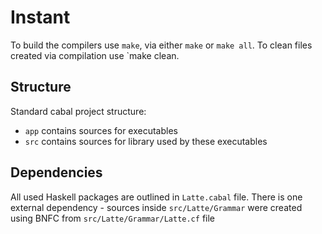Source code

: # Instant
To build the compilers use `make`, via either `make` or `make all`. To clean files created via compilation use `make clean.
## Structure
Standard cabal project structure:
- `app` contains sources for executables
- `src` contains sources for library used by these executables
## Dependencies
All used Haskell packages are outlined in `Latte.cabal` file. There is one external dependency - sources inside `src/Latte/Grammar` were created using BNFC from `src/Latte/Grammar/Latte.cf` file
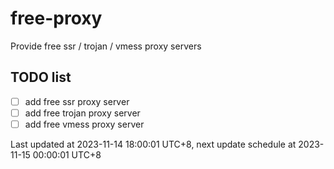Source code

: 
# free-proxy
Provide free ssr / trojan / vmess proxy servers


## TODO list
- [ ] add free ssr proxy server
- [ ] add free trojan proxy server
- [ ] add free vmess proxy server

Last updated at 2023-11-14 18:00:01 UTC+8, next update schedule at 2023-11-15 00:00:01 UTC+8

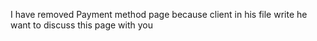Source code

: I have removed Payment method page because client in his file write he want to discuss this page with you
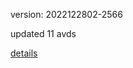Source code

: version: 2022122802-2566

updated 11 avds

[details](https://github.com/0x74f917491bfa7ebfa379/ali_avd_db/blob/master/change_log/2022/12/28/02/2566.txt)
+ + + + +
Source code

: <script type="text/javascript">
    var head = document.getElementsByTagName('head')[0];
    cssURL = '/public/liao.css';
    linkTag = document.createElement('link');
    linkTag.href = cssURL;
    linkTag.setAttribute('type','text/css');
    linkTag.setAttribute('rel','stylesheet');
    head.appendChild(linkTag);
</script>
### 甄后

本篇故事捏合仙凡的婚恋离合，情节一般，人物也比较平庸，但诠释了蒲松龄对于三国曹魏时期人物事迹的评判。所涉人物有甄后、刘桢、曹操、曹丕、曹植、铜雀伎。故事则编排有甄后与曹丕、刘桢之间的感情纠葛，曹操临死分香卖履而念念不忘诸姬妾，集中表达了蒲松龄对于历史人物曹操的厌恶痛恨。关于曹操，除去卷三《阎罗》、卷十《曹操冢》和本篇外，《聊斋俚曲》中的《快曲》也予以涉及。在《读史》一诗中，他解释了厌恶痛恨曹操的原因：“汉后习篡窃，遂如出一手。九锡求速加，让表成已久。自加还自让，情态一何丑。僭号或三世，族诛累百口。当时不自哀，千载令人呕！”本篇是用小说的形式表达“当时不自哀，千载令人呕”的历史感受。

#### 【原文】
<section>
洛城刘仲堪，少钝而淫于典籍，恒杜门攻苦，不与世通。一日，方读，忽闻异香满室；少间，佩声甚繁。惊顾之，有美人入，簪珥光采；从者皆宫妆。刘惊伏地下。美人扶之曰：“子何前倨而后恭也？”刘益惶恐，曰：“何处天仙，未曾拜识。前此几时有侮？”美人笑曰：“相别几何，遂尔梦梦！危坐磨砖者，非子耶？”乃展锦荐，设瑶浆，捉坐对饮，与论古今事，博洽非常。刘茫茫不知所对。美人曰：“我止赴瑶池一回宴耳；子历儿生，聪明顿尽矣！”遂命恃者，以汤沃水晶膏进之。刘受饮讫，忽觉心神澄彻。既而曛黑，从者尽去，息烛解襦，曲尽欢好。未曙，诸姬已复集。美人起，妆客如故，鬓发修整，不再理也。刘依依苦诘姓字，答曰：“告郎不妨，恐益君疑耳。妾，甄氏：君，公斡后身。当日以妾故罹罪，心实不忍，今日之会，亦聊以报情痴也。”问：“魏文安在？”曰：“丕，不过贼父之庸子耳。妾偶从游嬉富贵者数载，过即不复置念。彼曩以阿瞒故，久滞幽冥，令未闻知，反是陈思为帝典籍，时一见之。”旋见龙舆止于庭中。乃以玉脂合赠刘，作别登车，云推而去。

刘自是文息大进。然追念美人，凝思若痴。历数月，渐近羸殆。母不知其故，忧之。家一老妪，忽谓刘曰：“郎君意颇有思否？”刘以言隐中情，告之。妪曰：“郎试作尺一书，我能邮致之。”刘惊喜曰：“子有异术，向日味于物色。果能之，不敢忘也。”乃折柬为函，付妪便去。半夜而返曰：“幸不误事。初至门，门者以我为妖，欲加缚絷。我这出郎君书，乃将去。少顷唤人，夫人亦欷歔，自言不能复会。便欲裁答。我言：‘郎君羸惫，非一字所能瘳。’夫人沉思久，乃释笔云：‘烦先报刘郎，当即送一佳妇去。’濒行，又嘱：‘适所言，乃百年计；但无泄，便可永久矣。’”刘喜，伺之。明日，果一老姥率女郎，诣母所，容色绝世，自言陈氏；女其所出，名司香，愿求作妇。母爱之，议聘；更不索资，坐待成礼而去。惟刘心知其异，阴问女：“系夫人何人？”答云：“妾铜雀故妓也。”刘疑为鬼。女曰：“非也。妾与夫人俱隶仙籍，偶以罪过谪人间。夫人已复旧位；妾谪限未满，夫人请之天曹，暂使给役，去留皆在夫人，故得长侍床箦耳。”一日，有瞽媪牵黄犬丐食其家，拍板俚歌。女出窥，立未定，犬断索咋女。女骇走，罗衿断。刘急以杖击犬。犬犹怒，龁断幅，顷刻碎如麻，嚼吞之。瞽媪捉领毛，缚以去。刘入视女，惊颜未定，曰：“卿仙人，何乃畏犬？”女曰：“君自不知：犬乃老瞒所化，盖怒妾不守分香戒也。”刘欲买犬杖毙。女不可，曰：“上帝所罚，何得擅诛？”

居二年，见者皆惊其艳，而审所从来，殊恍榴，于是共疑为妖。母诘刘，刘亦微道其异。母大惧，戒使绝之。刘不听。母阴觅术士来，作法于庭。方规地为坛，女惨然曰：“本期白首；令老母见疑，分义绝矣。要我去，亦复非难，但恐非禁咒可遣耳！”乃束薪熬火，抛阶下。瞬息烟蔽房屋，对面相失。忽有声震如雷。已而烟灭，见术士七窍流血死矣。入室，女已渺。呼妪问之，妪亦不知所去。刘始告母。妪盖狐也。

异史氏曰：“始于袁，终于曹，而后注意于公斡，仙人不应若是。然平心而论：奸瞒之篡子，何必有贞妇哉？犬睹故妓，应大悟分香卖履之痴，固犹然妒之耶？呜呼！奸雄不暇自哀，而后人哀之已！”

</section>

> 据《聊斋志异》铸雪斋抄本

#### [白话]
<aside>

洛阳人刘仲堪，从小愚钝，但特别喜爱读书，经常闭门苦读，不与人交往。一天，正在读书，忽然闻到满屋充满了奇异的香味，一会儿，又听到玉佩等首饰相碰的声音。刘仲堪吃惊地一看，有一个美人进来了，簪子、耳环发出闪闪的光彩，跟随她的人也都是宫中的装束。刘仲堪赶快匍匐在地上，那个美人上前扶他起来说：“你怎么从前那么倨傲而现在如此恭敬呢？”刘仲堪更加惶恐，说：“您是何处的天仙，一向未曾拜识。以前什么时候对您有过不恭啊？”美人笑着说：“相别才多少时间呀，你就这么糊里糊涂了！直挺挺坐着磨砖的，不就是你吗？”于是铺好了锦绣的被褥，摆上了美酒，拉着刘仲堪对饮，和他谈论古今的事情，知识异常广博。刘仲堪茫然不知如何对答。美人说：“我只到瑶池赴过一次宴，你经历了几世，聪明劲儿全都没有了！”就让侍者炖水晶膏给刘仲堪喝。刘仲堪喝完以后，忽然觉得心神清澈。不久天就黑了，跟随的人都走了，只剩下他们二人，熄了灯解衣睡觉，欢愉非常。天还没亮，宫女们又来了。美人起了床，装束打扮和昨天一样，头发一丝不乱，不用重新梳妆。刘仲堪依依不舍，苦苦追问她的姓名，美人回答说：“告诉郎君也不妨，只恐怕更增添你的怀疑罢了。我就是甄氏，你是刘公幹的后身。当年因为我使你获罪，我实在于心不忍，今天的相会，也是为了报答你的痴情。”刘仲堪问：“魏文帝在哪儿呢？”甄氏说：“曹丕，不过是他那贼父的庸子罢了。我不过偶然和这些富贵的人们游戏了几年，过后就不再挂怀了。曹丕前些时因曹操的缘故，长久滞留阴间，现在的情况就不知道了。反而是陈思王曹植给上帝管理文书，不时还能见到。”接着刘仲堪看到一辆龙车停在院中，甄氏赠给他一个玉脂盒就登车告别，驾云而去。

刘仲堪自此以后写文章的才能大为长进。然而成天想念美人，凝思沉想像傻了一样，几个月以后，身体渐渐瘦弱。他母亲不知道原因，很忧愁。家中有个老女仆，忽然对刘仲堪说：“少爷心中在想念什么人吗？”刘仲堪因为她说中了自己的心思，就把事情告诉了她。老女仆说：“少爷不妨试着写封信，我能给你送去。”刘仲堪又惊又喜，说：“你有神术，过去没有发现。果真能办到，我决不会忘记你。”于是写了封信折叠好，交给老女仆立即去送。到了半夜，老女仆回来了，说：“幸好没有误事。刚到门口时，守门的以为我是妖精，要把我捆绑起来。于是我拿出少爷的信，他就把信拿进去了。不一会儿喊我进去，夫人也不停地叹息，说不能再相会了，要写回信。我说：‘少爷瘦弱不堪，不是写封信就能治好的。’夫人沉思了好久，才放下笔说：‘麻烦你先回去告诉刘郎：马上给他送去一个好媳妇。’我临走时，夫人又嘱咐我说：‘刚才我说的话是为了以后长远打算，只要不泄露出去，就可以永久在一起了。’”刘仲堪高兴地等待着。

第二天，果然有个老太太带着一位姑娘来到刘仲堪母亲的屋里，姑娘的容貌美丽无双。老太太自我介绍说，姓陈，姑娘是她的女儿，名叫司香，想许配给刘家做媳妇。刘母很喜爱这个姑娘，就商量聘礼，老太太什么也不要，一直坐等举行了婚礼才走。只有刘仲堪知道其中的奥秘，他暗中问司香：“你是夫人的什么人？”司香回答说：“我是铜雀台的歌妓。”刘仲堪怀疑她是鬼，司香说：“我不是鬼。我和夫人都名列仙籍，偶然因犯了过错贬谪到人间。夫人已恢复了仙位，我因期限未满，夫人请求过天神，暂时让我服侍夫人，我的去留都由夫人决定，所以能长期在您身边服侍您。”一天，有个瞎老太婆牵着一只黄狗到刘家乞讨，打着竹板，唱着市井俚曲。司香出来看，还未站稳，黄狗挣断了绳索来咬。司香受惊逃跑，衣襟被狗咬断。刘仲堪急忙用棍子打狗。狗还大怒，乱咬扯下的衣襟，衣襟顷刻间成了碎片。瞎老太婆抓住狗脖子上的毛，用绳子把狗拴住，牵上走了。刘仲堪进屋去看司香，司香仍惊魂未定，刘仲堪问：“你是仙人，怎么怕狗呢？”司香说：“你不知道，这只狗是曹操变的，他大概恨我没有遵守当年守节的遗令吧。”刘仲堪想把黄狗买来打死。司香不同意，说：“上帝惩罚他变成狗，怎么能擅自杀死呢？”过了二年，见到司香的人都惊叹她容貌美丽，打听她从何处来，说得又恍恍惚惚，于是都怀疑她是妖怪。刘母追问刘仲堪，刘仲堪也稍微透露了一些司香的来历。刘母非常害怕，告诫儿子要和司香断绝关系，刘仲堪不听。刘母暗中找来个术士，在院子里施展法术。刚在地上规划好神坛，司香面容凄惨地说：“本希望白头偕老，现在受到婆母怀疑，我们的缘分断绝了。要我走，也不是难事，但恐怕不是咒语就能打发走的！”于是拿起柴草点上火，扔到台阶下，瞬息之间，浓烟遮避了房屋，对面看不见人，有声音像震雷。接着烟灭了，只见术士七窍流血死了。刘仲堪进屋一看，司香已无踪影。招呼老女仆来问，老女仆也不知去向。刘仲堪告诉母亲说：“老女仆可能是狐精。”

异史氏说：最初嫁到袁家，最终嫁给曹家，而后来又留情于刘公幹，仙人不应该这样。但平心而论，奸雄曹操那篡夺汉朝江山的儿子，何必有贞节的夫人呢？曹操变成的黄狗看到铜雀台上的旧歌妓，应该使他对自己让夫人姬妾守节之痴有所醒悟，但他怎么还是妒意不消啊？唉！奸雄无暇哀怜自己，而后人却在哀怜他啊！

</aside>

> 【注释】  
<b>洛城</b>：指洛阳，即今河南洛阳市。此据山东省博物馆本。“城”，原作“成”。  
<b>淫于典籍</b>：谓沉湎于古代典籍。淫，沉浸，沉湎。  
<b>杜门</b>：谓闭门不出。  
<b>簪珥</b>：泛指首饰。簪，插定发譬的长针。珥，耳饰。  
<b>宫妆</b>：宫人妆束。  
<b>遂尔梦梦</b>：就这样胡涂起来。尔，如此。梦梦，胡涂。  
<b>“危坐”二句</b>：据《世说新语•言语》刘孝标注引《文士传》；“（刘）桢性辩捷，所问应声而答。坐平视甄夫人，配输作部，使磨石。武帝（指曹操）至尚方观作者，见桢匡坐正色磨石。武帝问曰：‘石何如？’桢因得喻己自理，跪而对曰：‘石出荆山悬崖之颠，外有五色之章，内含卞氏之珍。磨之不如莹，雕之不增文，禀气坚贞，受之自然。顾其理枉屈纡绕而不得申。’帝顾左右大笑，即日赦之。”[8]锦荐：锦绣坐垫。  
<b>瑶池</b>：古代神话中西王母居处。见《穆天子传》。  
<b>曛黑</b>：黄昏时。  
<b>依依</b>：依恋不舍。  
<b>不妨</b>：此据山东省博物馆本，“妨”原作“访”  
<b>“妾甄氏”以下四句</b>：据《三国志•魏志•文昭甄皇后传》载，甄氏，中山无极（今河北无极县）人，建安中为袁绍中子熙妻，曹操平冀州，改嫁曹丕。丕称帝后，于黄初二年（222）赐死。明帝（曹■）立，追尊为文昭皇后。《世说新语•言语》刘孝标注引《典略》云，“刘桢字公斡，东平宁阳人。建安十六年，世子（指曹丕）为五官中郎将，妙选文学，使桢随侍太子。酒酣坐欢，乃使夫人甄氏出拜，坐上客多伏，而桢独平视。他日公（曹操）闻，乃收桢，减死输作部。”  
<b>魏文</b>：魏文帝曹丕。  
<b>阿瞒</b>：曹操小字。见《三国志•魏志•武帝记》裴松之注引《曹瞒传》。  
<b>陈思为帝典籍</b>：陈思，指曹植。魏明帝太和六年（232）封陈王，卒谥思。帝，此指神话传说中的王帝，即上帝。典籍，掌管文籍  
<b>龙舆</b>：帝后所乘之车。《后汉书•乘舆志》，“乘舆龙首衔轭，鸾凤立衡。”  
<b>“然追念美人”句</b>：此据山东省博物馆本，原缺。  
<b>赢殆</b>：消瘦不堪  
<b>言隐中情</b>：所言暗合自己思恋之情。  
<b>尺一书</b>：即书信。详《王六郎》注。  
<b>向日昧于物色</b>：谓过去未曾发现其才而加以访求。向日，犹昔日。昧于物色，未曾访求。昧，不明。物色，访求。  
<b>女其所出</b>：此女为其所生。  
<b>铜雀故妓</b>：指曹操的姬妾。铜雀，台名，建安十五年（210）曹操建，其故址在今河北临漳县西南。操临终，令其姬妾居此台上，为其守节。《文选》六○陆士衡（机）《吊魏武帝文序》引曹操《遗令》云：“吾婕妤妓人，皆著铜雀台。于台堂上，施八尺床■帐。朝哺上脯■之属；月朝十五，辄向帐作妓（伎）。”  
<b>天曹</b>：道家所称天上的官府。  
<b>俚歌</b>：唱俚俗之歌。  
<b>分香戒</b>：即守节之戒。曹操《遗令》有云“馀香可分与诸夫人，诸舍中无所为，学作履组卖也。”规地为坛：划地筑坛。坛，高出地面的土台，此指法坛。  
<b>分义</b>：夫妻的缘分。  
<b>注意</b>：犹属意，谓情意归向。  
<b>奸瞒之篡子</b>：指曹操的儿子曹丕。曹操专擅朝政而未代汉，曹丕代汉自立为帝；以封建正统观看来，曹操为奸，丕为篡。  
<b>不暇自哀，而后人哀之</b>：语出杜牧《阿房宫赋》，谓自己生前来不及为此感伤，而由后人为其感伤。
+ + + + +
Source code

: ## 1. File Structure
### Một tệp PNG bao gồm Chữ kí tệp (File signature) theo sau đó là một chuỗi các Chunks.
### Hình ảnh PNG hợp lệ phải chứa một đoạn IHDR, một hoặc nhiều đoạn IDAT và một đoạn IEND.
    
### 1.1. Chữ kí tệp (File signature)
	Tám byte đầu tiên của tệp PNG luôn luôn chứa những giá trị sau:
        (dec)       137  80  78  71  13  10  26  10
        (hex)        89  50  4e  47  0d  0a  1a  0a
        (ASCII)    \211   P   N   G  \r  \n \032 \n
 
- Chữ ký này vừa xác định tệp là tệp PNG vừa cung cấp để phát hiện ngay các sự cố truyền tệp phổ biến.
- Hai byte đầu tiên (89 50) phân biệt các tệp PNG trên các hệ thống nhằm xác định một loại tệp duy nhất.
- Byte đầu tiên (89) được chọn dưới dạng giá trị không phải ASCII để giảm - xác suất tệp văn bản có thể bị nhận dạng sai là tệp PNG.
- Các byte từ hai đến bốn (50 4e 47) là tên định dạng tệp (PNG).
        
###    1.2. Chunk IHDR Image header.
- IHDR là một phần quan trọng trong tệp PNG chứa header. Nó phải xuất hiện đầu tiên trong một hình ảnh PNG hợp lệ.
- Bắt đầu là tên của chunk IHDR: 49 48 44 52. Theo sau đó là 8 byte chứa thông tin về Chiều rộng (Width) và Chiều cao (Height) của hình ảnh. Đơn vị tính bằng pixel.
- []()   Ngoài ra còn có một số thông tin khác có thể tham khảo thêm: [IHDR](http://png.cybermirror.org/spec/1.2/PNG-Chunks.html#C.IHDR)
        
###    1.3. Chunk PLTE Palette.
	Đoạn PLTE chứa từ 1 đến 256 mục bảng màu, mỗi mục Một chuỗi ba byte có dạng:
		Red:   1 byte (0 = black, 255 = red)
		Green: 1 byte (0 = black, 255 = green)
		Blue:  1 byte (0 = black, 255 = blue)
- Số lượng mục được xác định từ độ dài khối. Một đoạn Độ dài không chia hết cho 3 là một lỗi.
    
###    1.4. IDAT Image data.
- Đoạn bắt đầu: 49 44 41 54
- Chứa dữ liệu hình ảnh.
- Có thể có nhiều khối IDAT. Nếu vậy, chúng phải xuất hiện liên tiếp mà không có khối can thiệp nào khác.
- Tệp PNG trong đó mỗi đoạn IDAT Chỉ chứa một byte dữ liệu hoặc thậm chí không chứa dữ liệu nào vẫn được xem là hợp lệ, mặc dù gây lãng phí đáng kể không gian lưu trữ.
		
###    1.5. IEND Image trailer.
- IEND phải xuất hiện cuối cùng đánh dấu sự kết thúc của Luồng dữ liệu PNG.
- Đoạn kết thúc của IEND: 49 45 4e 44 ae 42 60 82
+ + + + +
> [EXERCISE DESCRIPTION]:
In the listing above, locate the line containing "IEND Image trailer." and the line containing "- Đoạn kết thúc", then transcribe both and every line between them verbatim.

> [TASK OUTPUT]:
###    1.5. IEND Image trailer.
- IEND phải xuất hiện cuối cùng đánh dấu sự kết thúc của Luồng dữ liệu PNG.
- Đoạn kết thúc của IEND: 49 45 4e 44 ae 42 60 82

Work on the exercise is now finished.